Only one of the 12 cities that contracts with Davis County has balked at signing a new animal control agreement. Kaysville decided last week to table the contract although it ran out Jan. 31.
Nine cities have renewed their contracts and two more, Layton and Clearfield, have expressed their intent to renew, animal control director DeAnne Hess said.The county commission Monday approved the renewals of Bountiful, West Bountiful, Clinton, Farmington, Fruit Heights, West Point, Syracuse, Centerville, and South Weber.
The county provides animal control services to those cities on a sliding fee scale, based on the number of requests for service generated within the city.
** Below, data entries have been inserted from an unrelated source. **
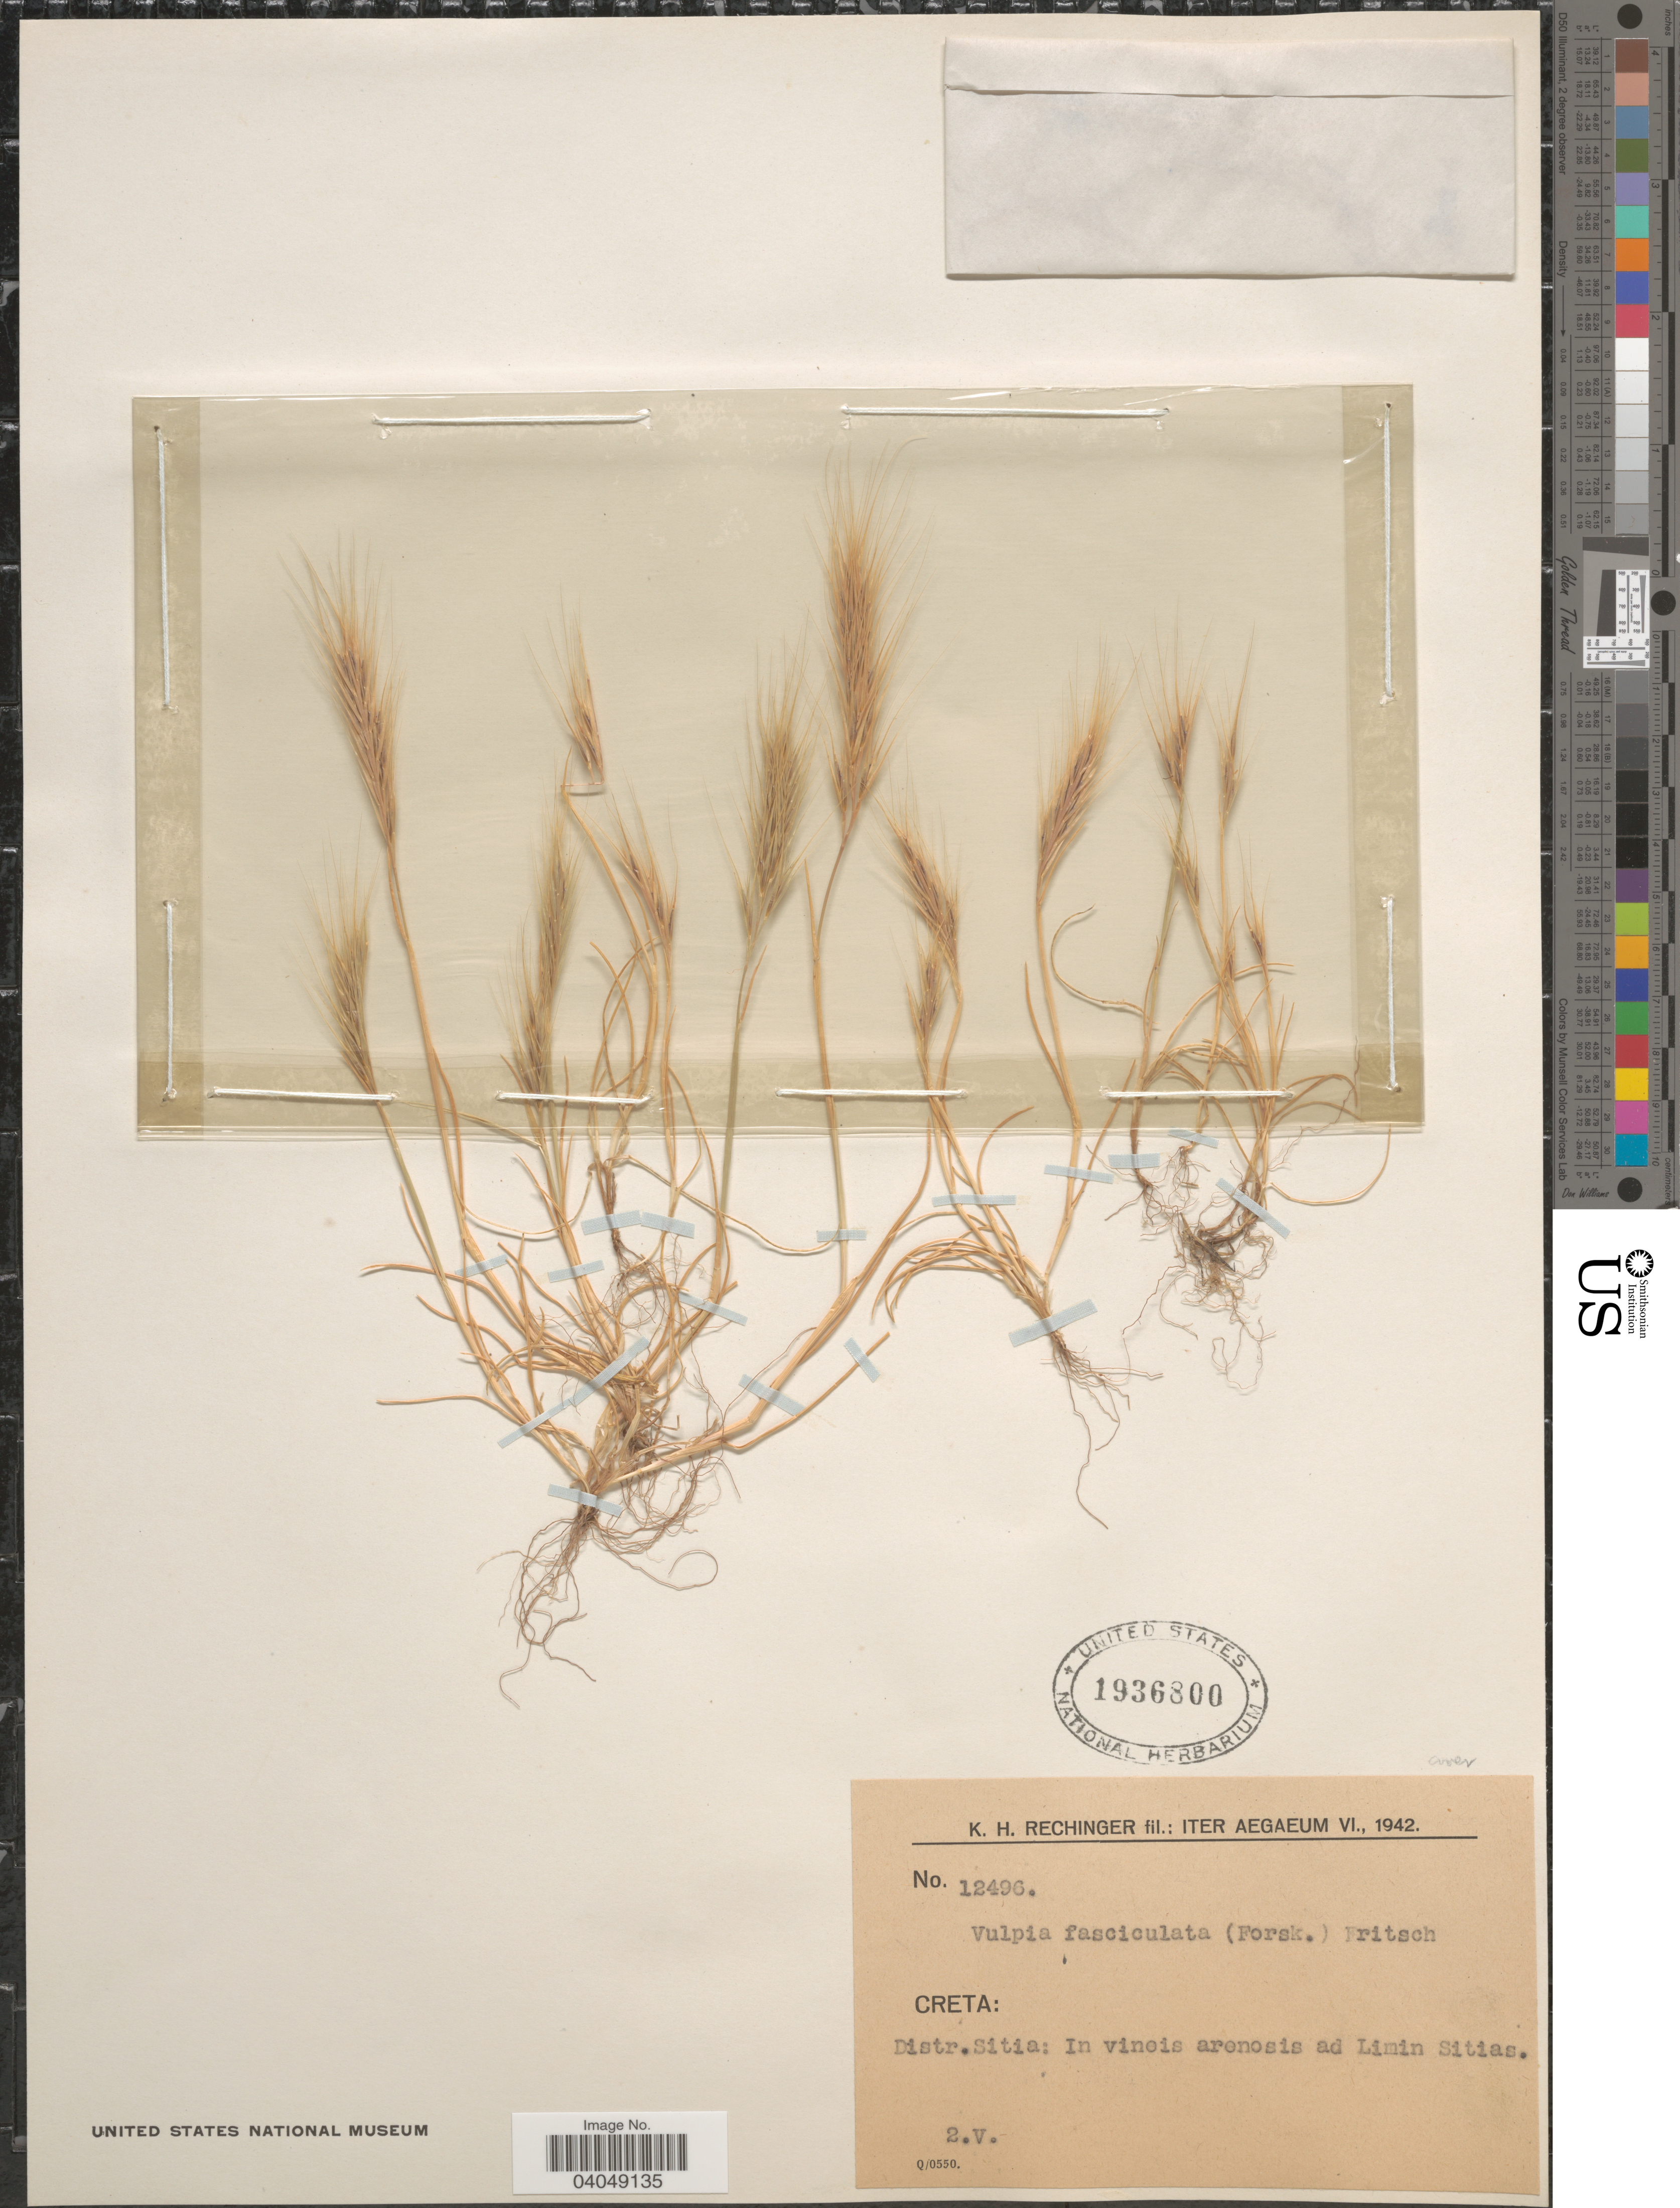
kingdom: Plantae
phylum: Tracheophyta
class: Liliopsida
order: Poales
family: Poaceae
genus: Festuca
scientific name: Festuca fasciculata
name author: Forssk.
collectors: K. H. Rechinger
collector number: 12496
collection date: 1942-05-02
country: Greece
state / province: Crete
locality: Iter Aegaeum. Creta: Distr. Sitia: In vineis arenosis ad Limin Sitias.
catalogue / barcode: US 1936800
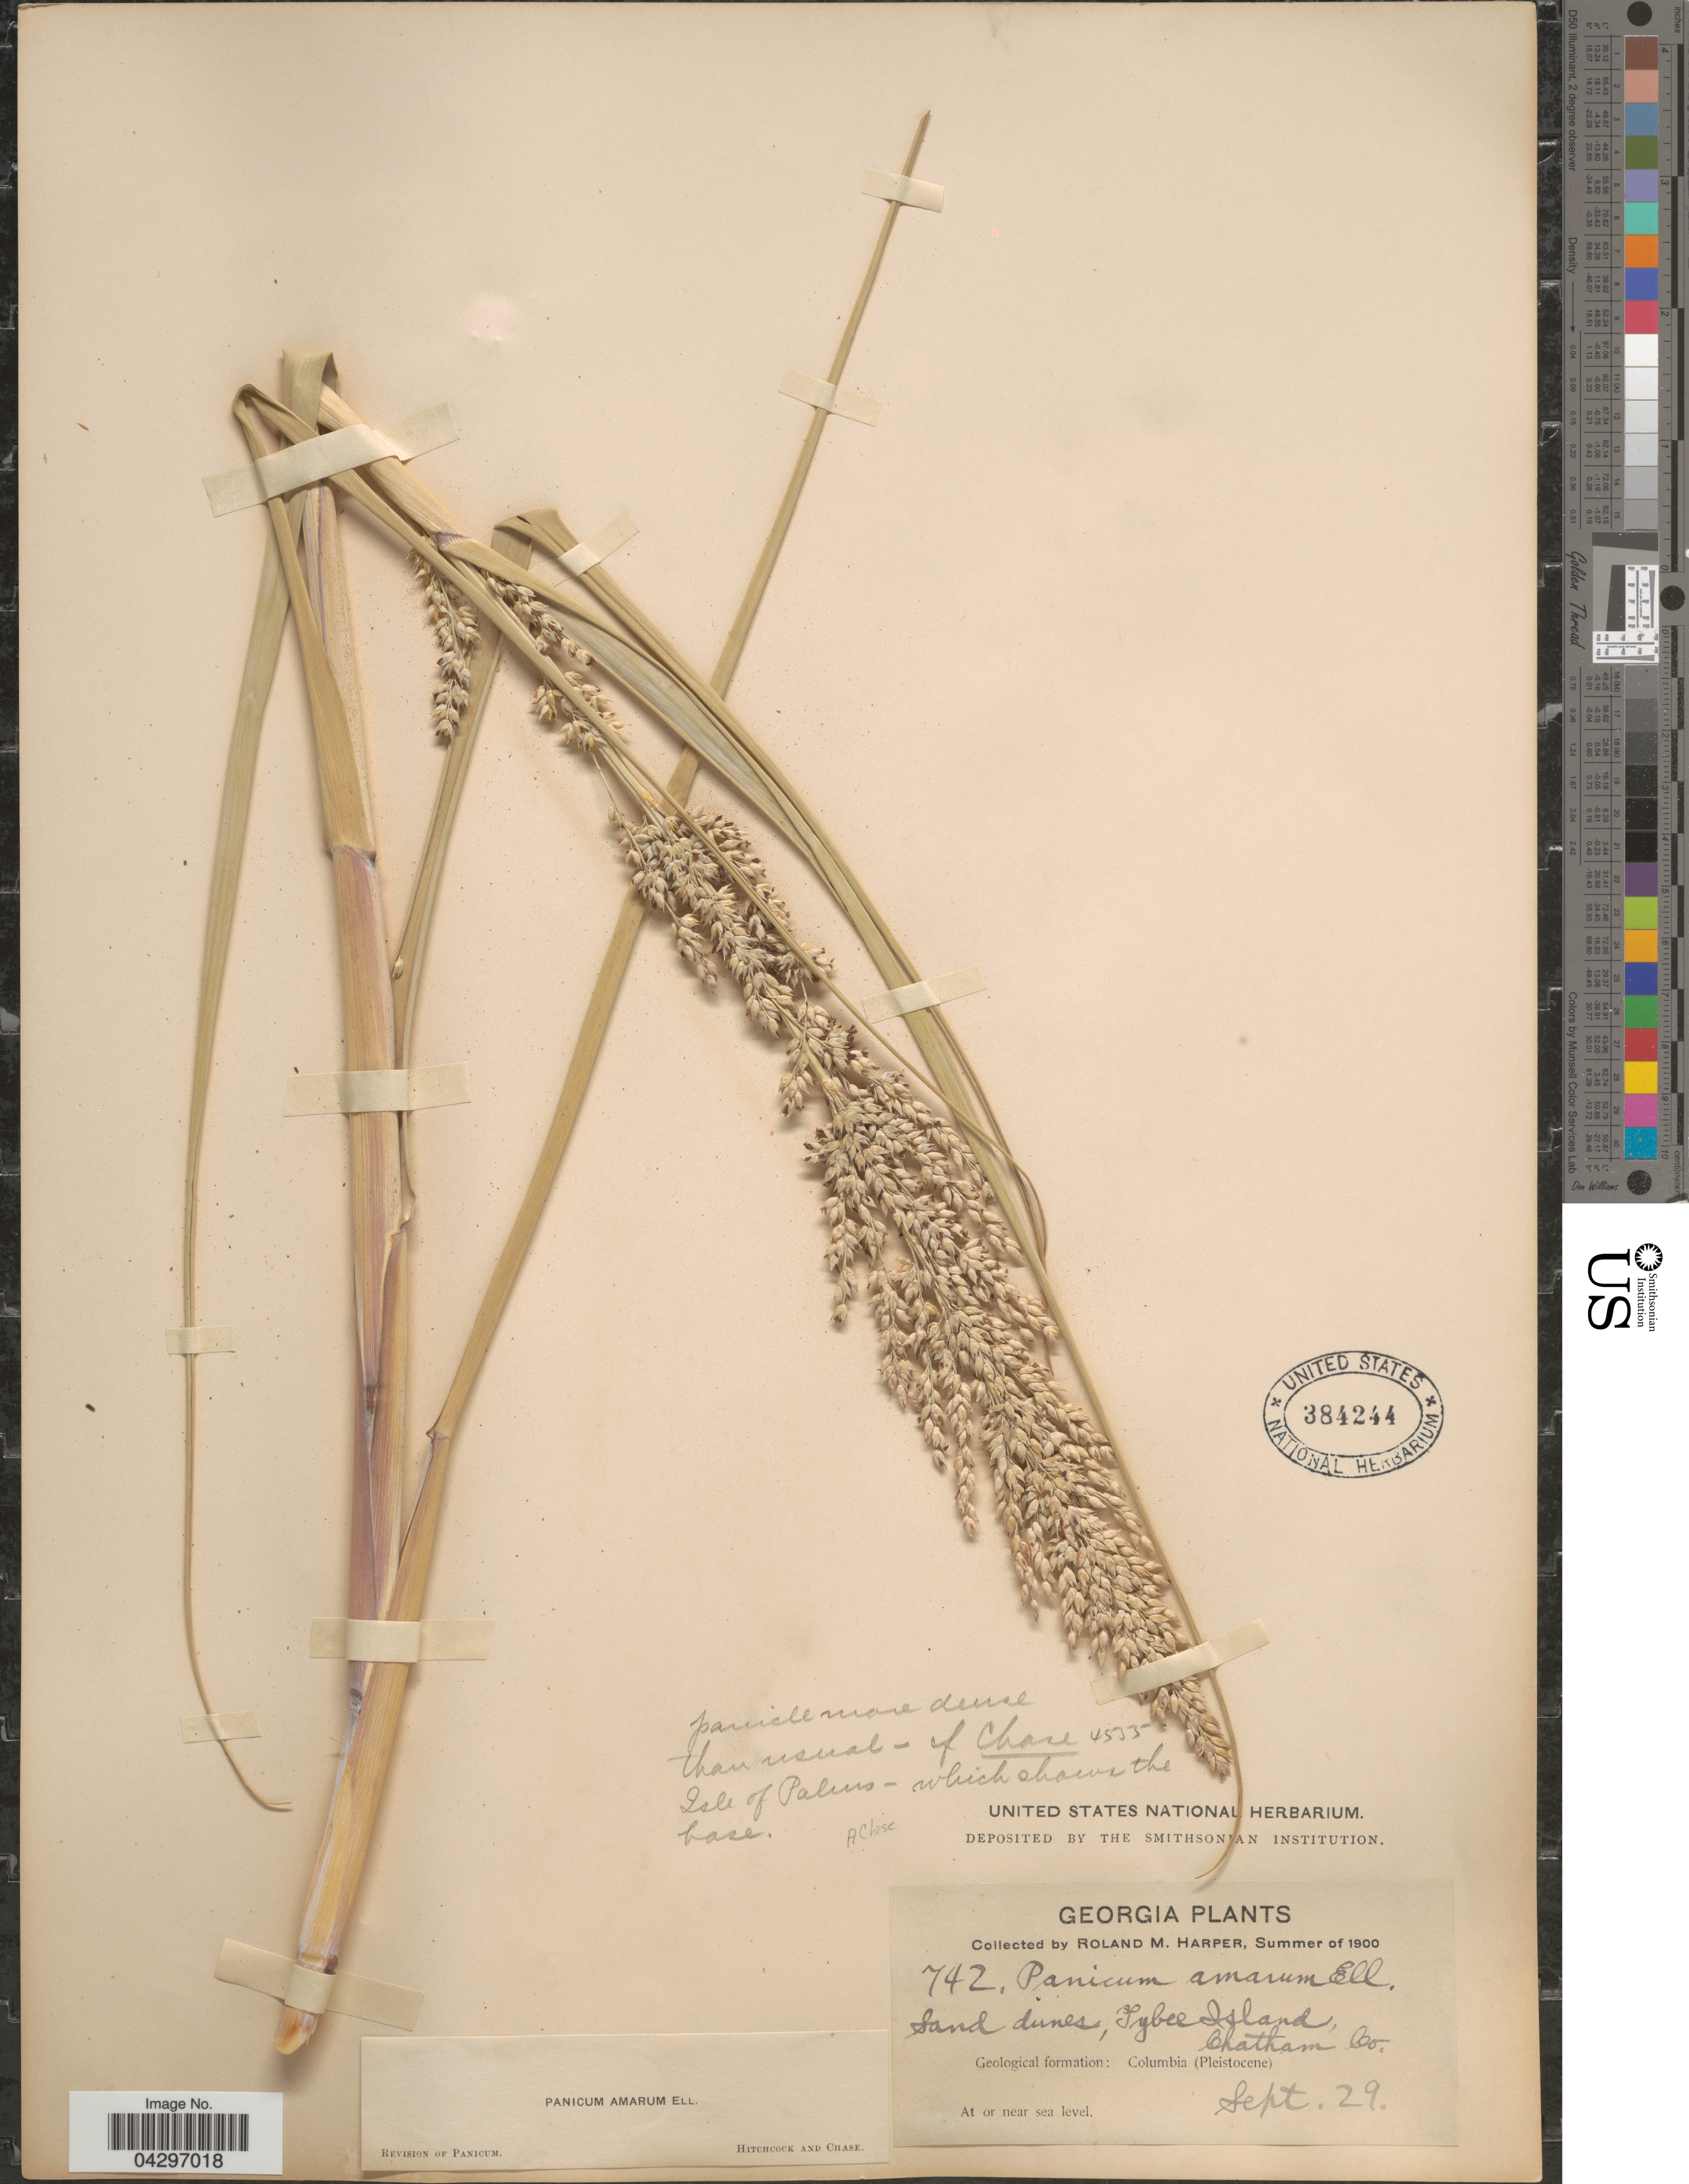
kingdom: Plantae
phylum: Tracheophyta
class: Liliopsida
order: Poales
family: Poaceae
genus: Panicum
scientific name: Panicum amarum var. amarulum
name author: (Hitchc. & Chase) Freckmann & Lelong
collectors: R. M. Harper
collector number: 742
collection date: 1900-09-29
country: United States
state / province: Georgia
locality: Tybee Island, Chatham Co. Geological formation: Columbia (Pleistocene).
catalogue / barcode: US 384244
Three cities - Sunset, North Salt Lake, and Woods Cross - provide their own animal control officers but use the county-funded shelter in Fruit Heights to impound animals.
In a budget move in 1989, the county announced it would no longer fully fund the animal control department, telling cities they would have to provide their own field officers.
A compromise was reached in which the county continues to fund the shelter operation and provides field officers to answer calls from each city. The city's share of the cost is determined by the number of calls generated in a year.
Commission chairman Gayle Stevenson noted Monday that the county still provides about half the animal control department's total budget, totaling $350,000 for 1991.
In addition to providing field officers on contract to the cities, the county provides service to Hill Air Force Base and the unincorporated areas of Davis County.
After meeting with Hess for more than an hour before their meeting last week, Kaysville's council members decided they weren't happy with the $14,000 assessed to their city for the coming year.
Charging taxpayers for the service through their property tax and then assessing the city for an additional amount is double taxation, councilman Douglas Stanger said.
He also questioned some of the figures Hess used in determining the cost to the city, saying they appear to be arbitrary. The council voted to table the contract until they can meet with a county commissioner.
Another city unhappy with the situation but that signed the contract is Fruit Heights, which was assessed $6,000. Councilmembers indicated they thought last year's contract was a one-time assessment and that the county would return to providing the service at no cost in 1991.
Another problem the cities have expressed concern about is the Jan. 31 date of the contract's renewal. That may be near the beginning of the county's fiscal year, which starts Jan. 1, but it's in the middle of the fiscal year for cities, which runs July 1-June 30.
It's hard to budget money for animal control services in June when you don't know how much the bill might be until six months later, Stanger said.
Both Kaysville, if it eventually approves the new contract, and Fruit Heights will have to reopen their current budgets, hold a public hearing, and transfer funds to cover the contracts.
A third concern raised by the Kaysville council is the lack of control that cities have over the animal control department, even though it is run with some of their city money.
Mayor Brit Howard suggested that instead of a contract, an interlocal agreement with a governing board made up of city and county officials might be more appropriate to oversee the department's operation.